Turnover rate measures the percentage of employees who leave during a period. Retention rate measures the percentage of employees who stay.
For example, if a company starts the year with 100 employees and 10 leave, its turnover rate is 10%. Its retention rate, depending on the exact formula used, may be roughly 90%.
Both metrics are useful. Turnover rate helps organizations identify how many employees are leaving, while retention rate shows how well the company is keeping employees over time.
Employers often use both metrics together to understand workforce stability.
To calculate turnover rate, employers need two numbers: the number of separations during the period and the average number of employees during that same period.
The average number of employees is often calculated by adding the number of employees at the beginning of the period to the number of employees at the end of the period, then dividing by two.
For example:
Beginning headcount: 180 employees
Ending headcount: 220 employees
Average headcount: 200 employees
Separations during the year: 30 employees
The turnover rate would be:
30 ÷ 200 × 100 = 15%
This means the company’s turnover rate for the year was 15%.
The most important thing is to be consistent. Organizations should clearly define what counts as a separation, what time period is being measured, and which employee groups are included. Without consistent definitions, turnover rate can be difficult to compare across departments, locations, or years.
A “good” turnover rate depends on the industry, role type, labor market, company size, and workforce structure. Some industries naturally have higher turnover because of seasonal work, part-time roles, entry-level positions, or high-volume hiring needs. Other industries may expect lower turnover because roles require specialized training, certifications, or long-term customer relationships.
For this reason, turnover rate should not be evaluated in isolation. A 20% turnover rate may be alarming for one organization but normal for another. HR teams should compare turnover against internal history, industry benchmarks, role expectations, and business goals.
It is also useful to look at where turnover is happening. High turnover among top performers, new hires, managers, or hard-to-fill roles may be more concerning than turnover in roles where attrition is expected.
Reducing turnover starts with understanding why employees are leaving. Exit interviews, employee engagement surveys, stay interviews, manager feedback, and workforce data can help organizations identify patterns.
Common ways to reduce turnover include improving onboarding, offering competitive compensation, creating clearer career paths, training managers, recognizing employee contributions, supporting work-life balance, and making sure employees have the tools and support they need to succeed.

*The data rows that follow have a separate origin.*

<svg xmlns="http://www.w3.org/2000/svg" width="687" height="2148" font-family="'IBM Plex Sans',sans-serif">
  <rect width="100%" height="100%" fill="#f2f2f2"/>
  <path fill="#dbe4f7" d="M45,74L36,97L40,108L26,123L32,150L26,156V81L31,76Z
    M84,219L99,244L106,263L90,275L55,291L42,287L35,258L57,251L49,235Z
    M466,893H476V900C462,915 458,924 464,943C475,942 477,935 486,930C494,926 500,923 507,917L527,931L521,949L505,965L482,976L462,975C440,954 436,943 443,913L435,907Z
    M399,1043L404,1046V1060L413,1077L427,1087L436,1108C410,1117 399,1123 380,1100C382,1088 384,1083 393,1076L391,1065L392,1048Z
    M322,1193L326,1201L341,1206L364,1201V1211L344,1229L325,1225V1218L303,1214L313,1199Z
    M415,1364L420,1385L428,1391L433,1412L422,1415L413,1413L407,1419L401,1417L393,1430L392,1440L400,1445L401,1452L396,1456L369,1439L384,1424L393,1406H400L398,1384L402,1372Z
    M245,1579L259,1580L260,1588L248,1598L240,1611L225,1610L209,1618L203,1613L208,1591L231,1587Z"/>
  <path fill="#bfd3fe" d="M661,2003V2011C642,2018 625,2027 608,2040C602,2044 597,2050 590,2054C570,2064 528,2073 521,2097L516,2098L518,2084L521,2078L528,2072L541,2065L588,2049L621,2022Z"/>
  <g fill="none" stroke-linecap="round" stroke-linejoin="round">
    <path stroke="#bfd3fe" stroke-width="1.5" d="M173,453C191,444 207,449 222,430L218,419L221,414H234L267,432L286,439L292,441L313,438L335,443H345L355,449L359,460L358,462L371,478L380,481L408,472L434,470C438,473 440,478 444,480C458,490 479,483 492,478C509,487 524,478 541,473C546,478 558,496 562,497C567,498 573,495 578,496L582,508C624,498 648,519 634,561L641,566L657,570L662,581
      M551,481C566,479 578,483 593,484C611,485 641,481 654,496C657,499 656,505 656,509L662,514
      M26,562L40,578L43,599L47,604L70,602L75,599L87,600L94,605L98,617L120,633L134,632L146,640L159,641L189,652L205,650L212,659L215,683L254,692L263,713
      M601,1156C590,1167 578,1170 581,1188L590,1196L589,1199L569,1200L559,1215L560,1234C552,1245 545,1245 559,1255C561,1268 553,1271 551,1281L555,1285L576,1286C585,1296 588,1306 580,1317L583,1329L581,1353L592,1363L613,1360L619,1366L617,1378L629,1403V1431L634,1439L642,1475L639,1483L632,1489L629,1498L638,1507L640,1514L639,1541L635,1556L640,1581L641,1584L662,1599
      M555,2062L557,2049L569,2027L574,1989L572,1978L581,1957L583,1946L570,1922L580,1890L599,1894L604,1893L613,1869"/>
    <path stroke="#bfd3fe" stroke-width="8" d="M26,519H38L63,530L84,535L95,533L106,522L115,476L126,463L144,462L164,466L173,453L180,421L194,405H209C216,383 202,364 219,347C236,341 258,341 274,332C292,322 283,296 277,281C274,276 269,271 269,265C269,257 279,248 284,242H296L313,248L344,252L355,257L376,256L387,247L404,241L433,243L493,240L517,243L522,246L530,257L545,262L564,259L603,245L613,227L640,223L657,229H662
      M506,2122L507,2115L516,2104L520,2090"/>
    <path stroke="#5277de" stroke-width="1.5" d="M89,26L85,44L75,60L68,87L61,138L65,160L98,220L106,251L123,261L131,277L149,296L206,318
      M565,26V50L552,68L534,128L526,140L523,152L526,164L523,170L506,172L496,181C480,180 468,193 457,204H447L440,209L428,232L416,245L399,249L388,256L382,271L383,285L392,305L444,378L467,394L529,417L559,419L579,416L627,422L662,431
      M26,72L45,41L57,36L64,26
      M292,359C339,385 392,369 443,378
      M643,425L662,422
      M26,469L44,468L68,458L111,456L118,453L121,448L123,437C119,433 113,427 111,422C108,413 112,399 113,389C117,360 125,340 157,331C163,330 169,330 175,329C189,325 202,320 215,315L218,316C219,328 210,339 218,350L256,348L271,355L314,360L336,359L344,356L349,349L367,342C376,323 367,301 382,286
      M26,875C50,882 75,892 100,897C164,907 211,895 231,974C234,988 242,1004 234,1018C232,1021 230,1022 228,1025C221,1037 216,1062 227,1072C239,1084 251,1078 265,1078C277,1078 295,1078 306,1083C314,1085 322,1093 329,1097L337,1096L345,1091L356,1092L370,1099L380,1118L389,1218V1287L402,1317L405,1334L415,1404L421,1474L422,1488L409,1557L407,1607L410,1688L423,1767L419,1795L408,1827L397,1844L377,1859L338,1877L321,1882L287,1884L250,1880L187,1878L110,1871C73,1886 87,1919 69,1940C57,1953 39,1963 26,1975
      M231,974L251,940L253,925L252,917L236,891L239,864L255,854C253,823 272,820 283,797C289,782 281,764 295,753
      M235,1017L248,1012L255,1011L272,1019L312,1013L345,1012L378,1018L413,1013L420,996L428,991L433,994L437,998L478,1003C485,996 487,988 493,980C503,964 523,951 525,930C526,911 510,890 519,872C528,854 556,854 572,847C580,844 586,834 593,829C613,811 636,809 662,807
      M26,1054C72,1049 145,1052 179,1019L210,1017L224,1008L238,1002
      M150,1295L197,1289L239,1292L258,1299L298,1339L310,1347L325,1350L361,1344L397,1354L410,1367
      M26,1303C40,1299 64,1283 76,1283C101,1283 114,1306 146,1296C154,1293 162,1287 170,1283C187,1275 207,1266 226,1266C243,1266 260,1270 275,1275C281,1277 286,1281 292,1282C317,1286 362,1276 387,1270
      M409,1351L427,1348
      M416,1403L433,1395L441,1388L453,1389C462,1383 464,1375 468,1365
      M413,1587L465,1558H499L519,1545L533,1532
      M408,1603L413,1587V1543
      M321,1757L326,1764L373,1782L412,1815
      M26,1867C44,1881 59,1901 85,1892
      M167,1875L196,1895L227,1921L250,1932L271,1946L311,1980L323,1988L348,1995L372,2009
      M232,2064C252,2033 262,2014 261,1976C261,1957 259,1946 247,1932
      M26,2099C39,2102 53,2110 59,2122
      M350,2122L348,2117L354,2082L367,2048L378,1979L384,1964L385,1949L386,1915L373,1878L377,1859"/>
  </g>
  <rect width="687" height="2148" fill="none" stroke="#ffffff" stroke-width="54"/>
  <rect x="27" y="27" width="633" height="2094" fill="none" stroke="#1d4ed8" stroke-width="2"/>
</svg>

Hiring also plays an important role. When employees leave shortly after being hired, the issue may be poor job fit. Employers can reduce early turnover by setting realistic expectations during the hiring process, using structured interviews, and evaluating candidates with job-relevant skills assessments.
Skills testing can help employers identify candidates who are more likely to succeed in the role by measuring the abilities that matter for job performance. This can help reduce mismatches between what a candidate appears to know and what the job actually requires.
Turnover rate is an important HR metric that measures how many employees leave an organization during a specific period. It helps employers understand retention trends, identify workforce issues, and evaluate the effectiveness of hiring, onboarding, management, and employee engagement strategies.
While some turnover is normal, consistently high or poorly understood turnover can create major costs for an organization. By tracking turnover rate and using that data to improve hiring and retention, employers can build a more stable, productive, and engaged workforce.